Co-produced by bassist Justin Meldal-Johnsen (known for his work with Beck, NIN, The Mars Volta, Goldfrapp), it took just 13 months to complete and features guest vocalists Zola Jesus on ‘Intro” and Brad Laner (from 90’s band Medicine) on “Splendor”, plus contributions from Gonzalez’s long-term collaborator, his brother Yann. Gonzalez’s decision to record a 22-track double LP was the result of a youth impressed by The Beatles’ white album, ‘Ummagumma’ by Pink Floyd and Smashing Pumpkins’ ‘Mellon Collie and the Infinite Sadness’. “Artists that tried to do something as big as a double album were always inspiring to me,” he explains. “It’s a lot of work, but I always wanted to achieve something like that one day, and I just felt that the time was right for me to make one.”

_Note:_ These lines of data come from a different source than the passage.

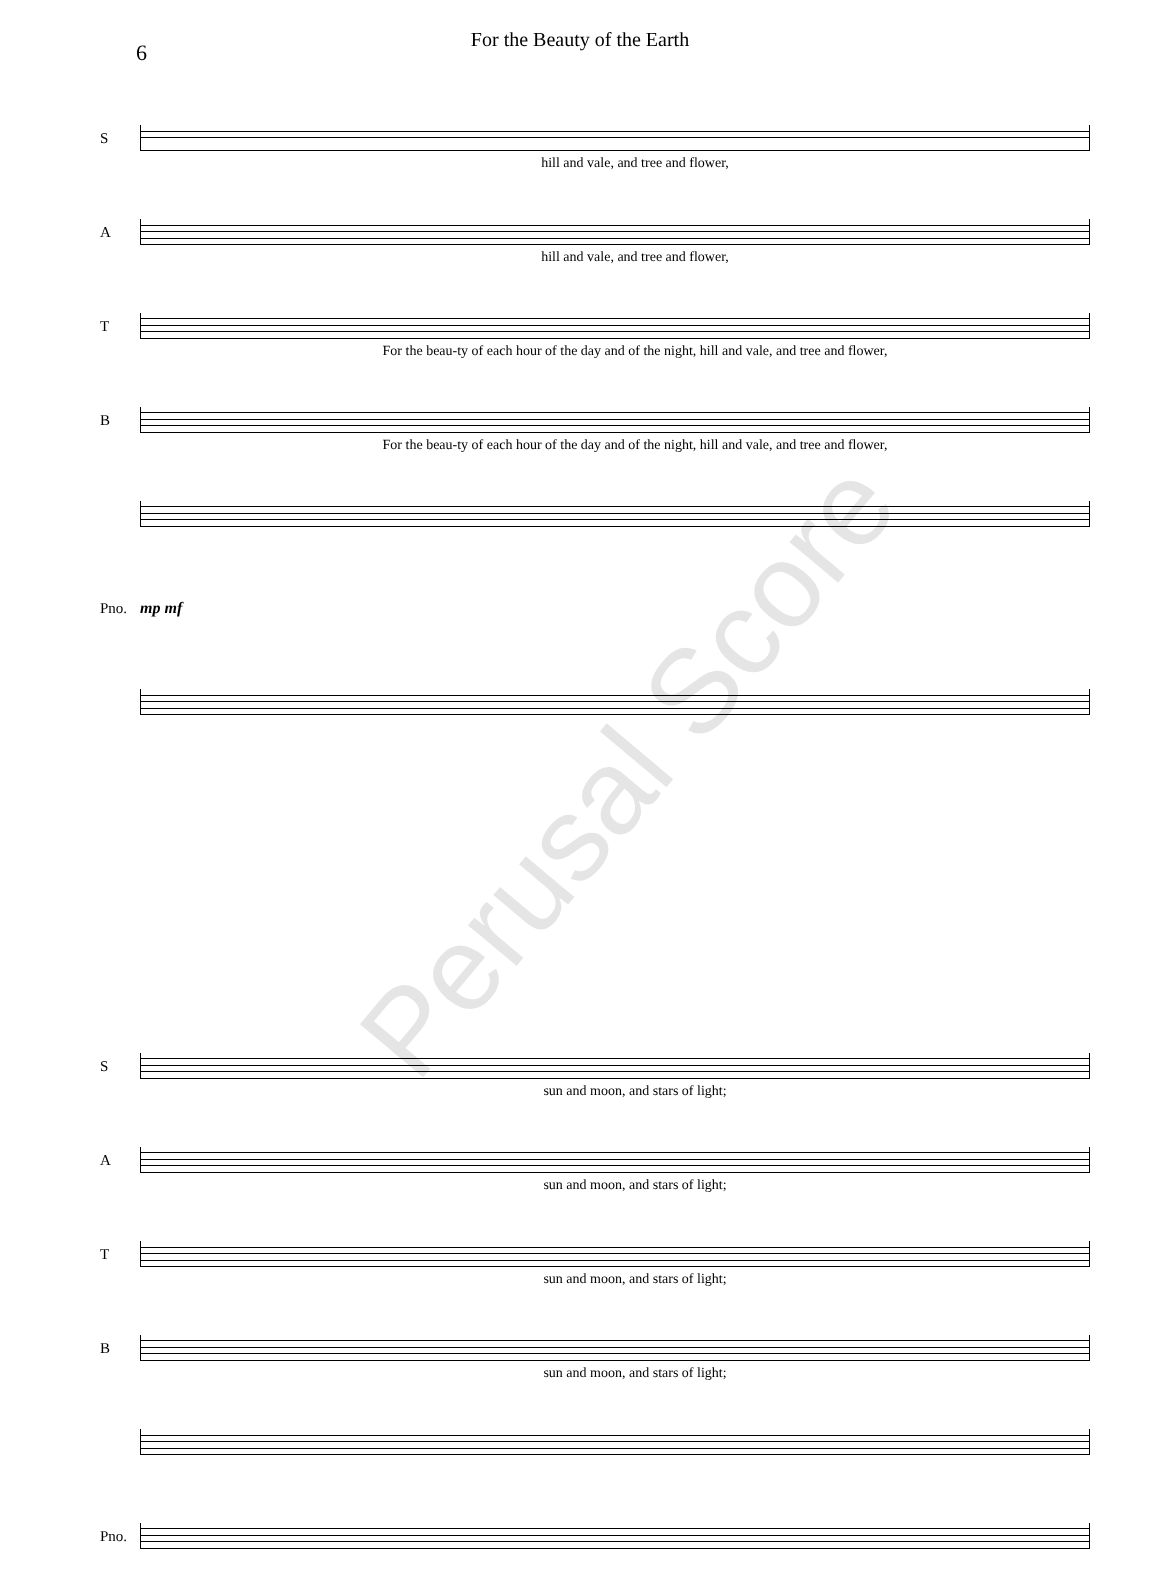For the Beauty of the Earth
6
S
hill and vale, and tree and flower,
A
hill and vale, and tree and flower,
T
For the beau-ty of each hour of the day and of the night, hill and vale, and tree and flower,
B
For the beau-ty of each hour of the day and of the night, hill and vale, and tree and flower,
Pno. mp mf
S
sun and moon, and stars of light;
A
sun and moon, and stars of light;
T
sun and moon, and stars of light;
B
sun and moon, and stars of light;
Pno.
Perusal Score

The wryly contradictory title is a reference to a loose theme of dreaming and remembering, which Gonzalez found himself doing a lot more of after he moved to LA to live in January 2010. “The initial three months were very tough,” he reveals. “I was feeling lonely in my apartment, working on the album and I don’t really know why, but I started to have memories from my childhood. It made me nostalgic in a good way, and I started to remember some of my dreams from being a kid nothing very precise, but more the feeling. So, I thought that was a good concept for the album. It’s a retrospective of my life, from childhood to being a teenager and then an adult.” These recollections surface most explicitly in “Raconte-Moi Une Histoire” (when he was five, his mother used to buy him a kids’ magazine with the same title, which had a cassette of narrated stories mounted on the cover) and “OK Pal”, which reminds Gonzalez of episodes in his teens, “like when you first meet someone who really understands you.”